Stored entries:
·····
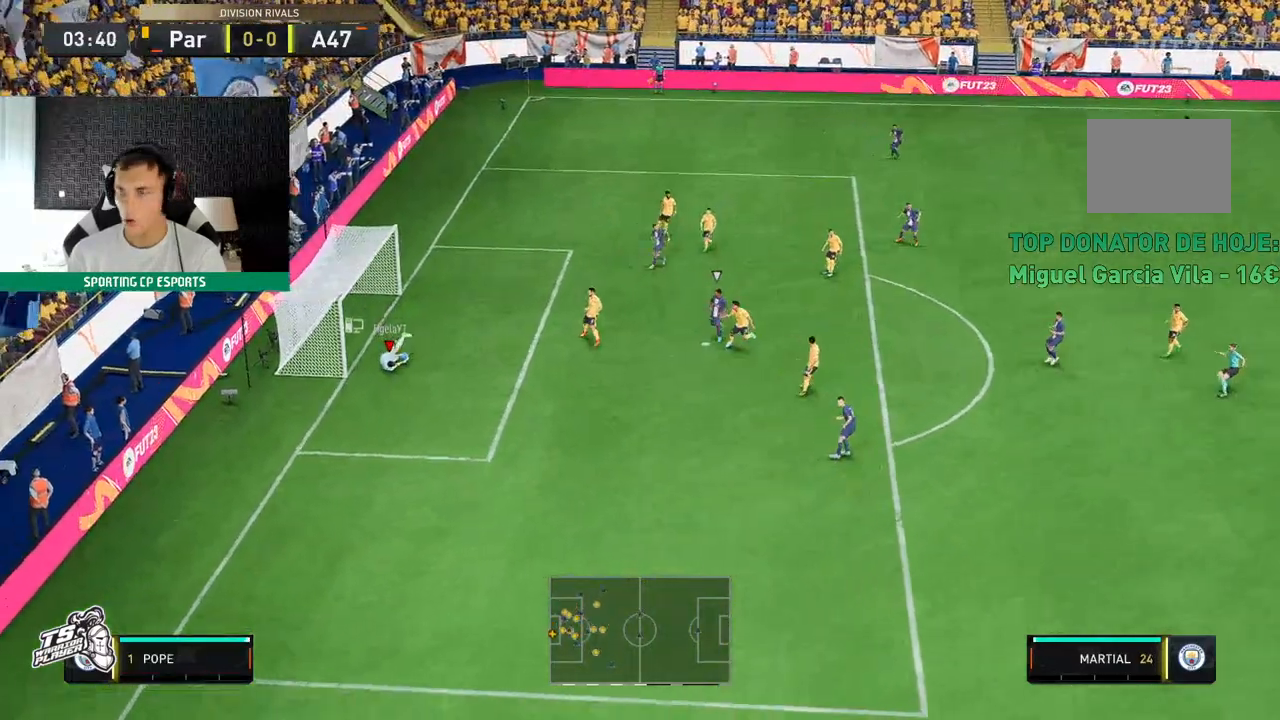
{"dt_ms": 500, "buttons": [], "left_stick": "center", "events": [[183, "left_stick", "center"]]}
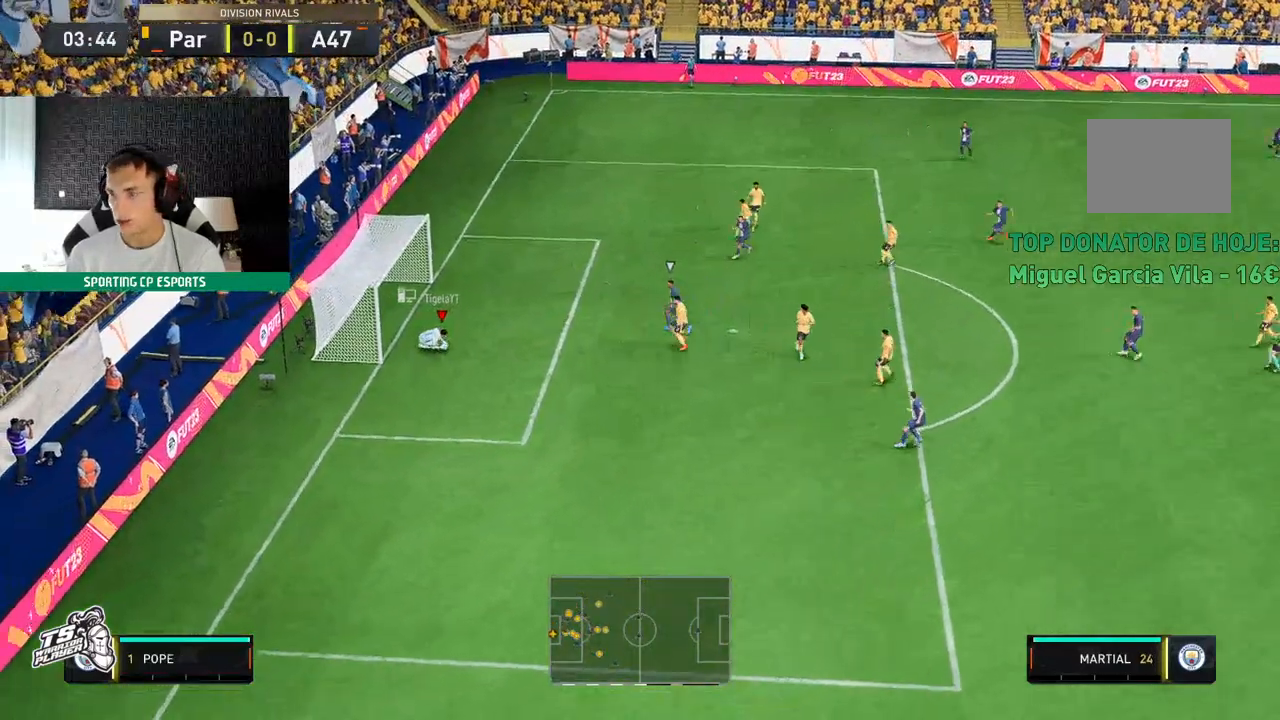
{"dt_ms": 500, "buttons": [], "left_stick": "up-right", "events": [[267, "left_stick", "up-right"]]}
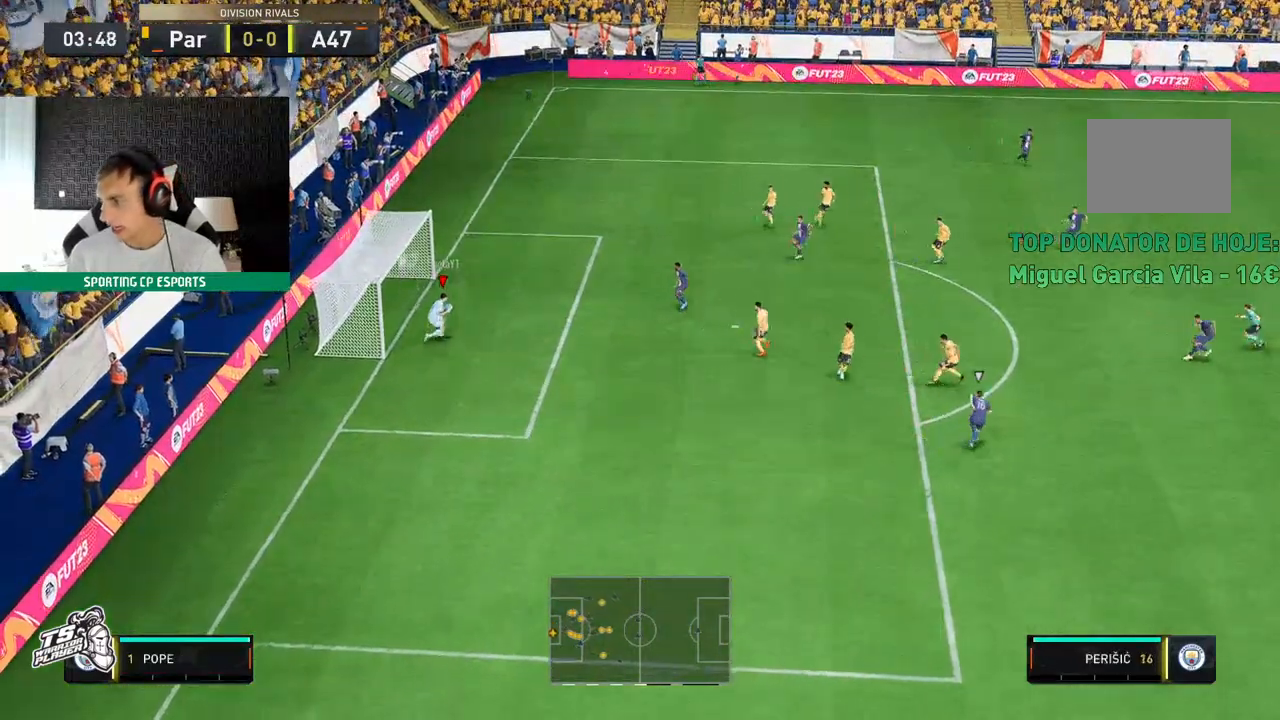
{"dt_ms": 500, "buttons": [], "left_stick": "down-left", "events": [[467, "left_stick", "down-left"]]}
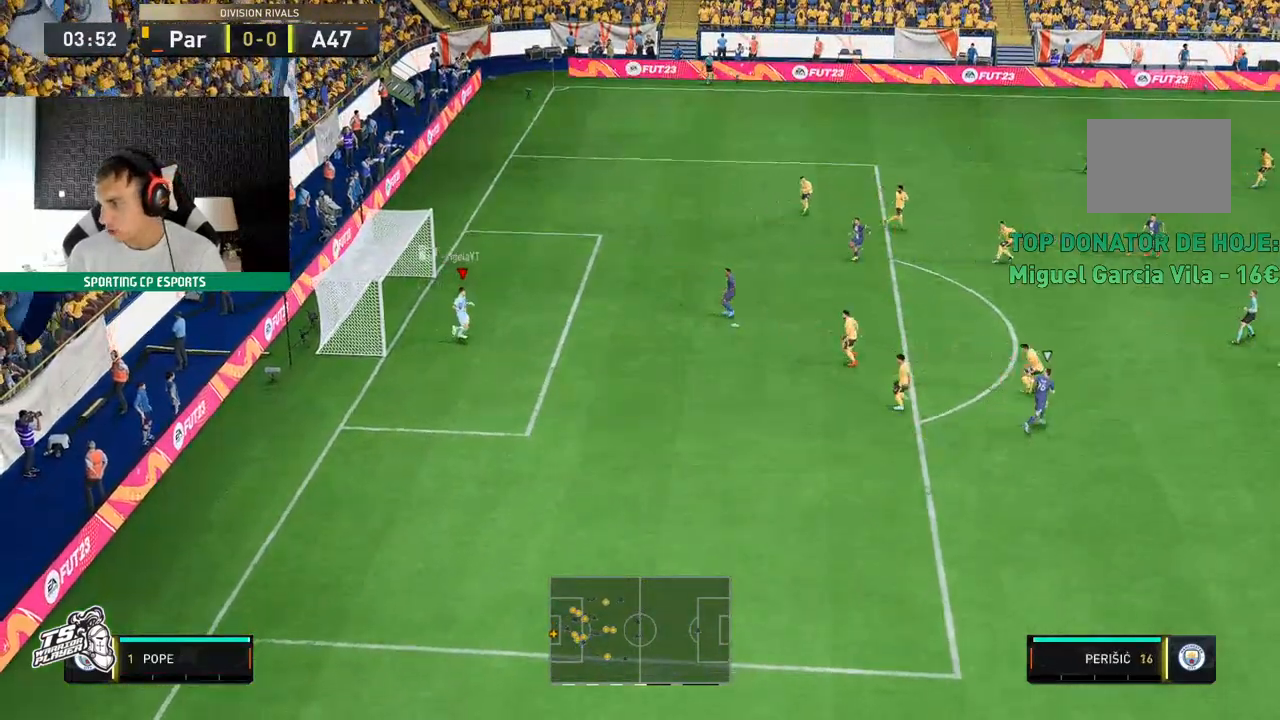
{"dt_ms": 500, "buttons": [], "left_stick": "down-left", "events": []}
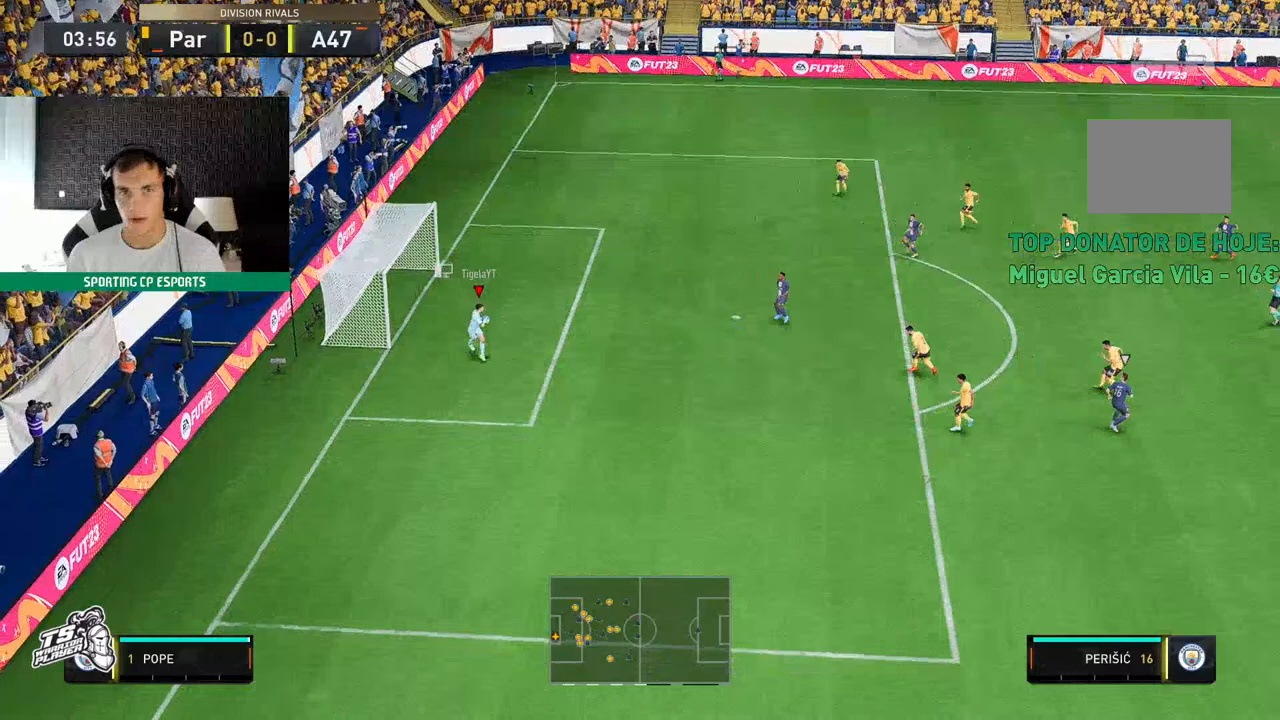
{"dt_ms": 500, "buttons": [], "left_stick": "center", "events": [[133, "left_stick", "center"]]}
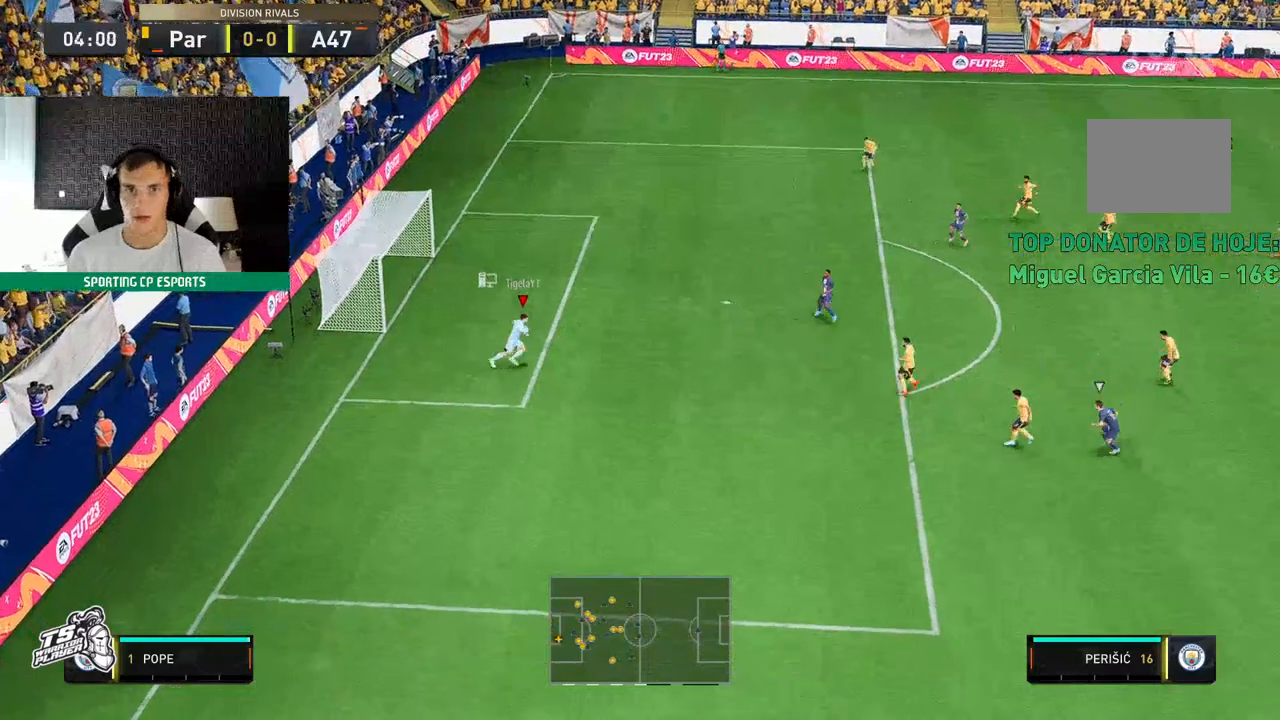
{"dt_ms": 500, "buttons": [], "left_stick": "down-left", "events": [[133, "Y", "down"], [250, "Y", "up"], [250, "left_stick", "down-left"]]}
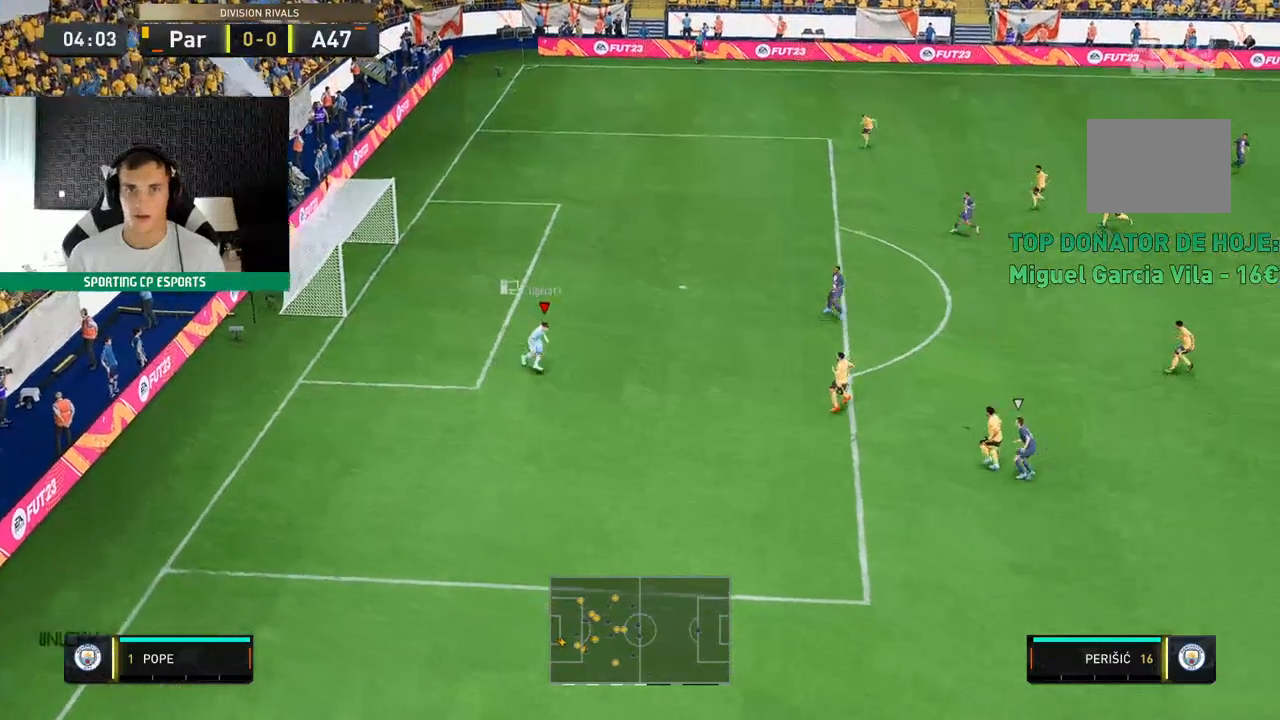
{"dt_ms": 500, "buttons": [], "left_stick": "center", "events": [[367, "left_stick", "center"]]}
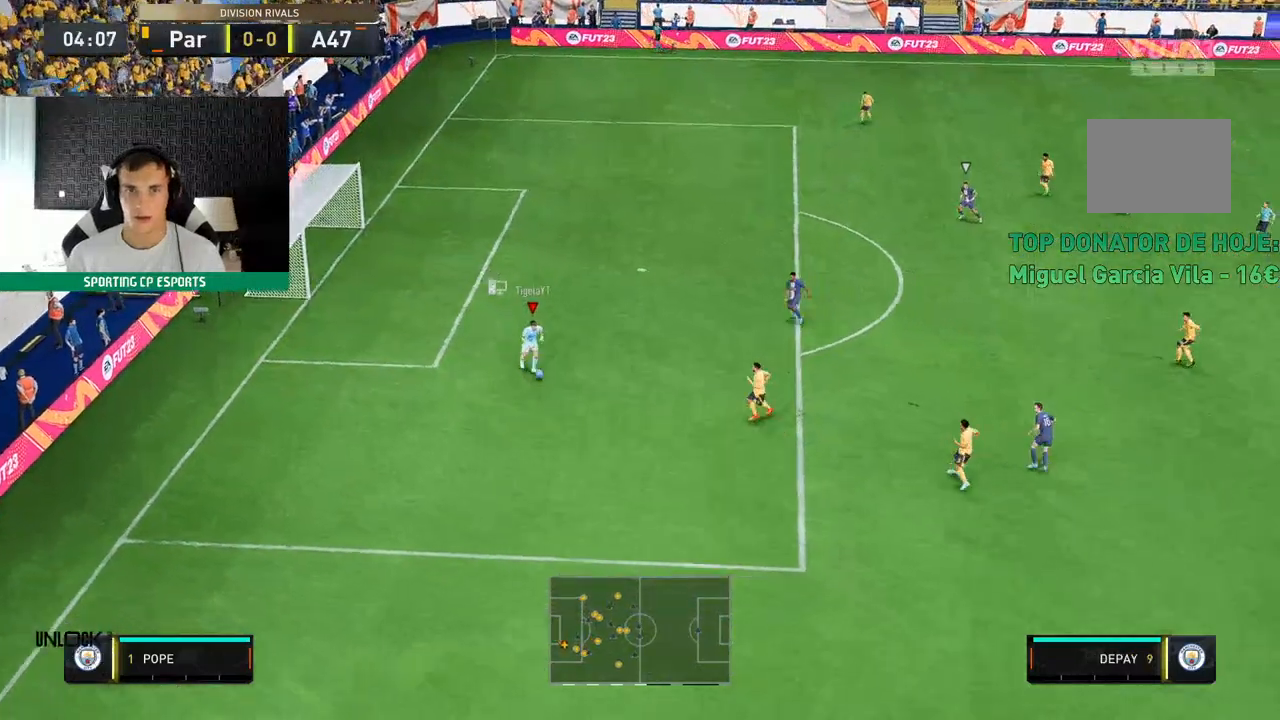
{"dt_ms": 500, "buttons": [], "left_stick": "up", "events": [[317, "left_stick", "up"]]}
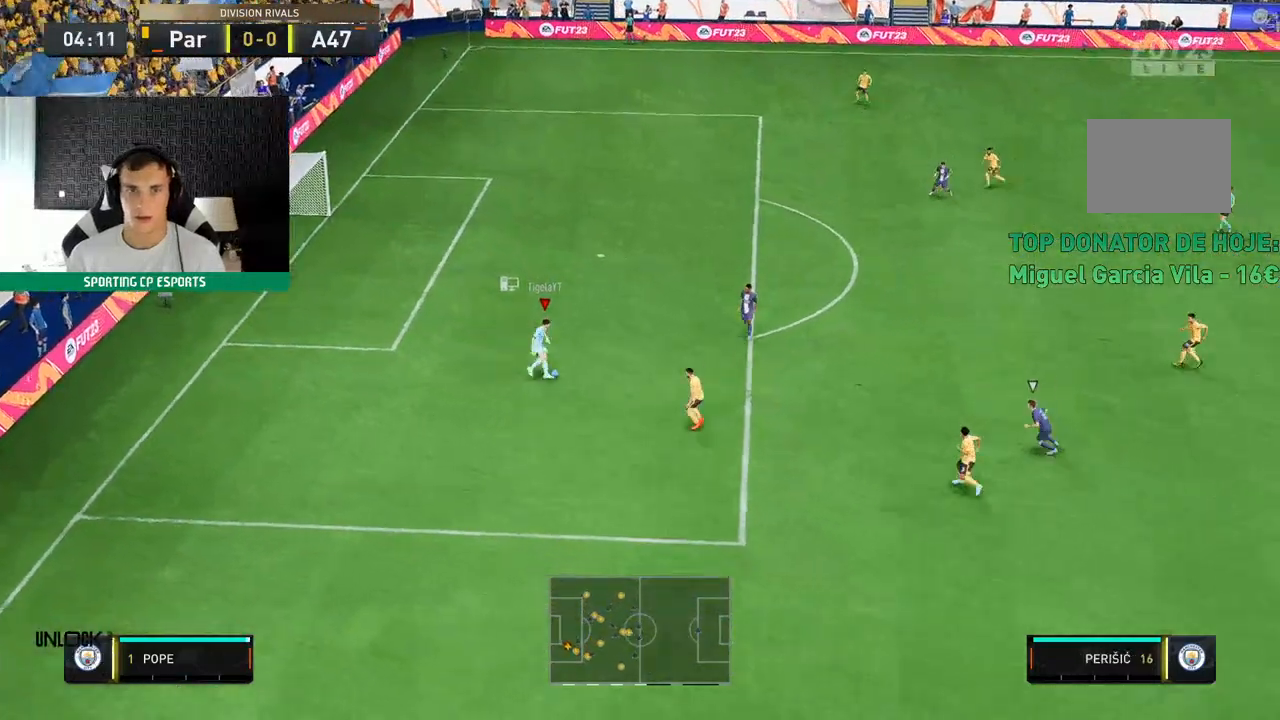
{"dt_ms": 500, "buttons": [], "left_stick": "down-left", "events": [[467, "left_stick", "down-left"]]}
·····
▶ **What the task requires**
Pictures aside, restate all of the entries exactly.

▶ **Final answer**
{"dt_ms": 500, "buttons": [], "left_stick": "center", "events": [[183, "left_stick", "center"]]}
{"dt_ms": 500, "buttons": [], "left_stick": "up-right", "events": [[267, "left_stick", "up-right"]]}
{"dt_ms": 500, "buttons": [], "left_stick": "down-left", "events": [[467, "left_stick", "down-left"]]}
{"dt_ms": 500, "buttons": [], "left_stick": "down-left", "events": []}
{"dt_ms": 500, "buttons": [], "left_stick": "center", "events": [[133, "left_stick", "center"]]}
{"dt_ms": 500, "buttons": [], "left_stick": "down-left", "events": [[133, "Y", "down"], [250, "Y", "up"], [250, "left_stick", "down-left"]]}
{"dt_ms": 500, "buttons": [], "left_stick": "center", "events": [[367, "left_stick", "center"]]}
{"dt_ms": 500, "buttons": [], "left_stick": "up", "events": [[317, "left_stick", "up"]]}
{"dt_ms": 500, "buttons": [], "left_stick": "down-left", "events": [[467, "left_stick", "down-left"]]}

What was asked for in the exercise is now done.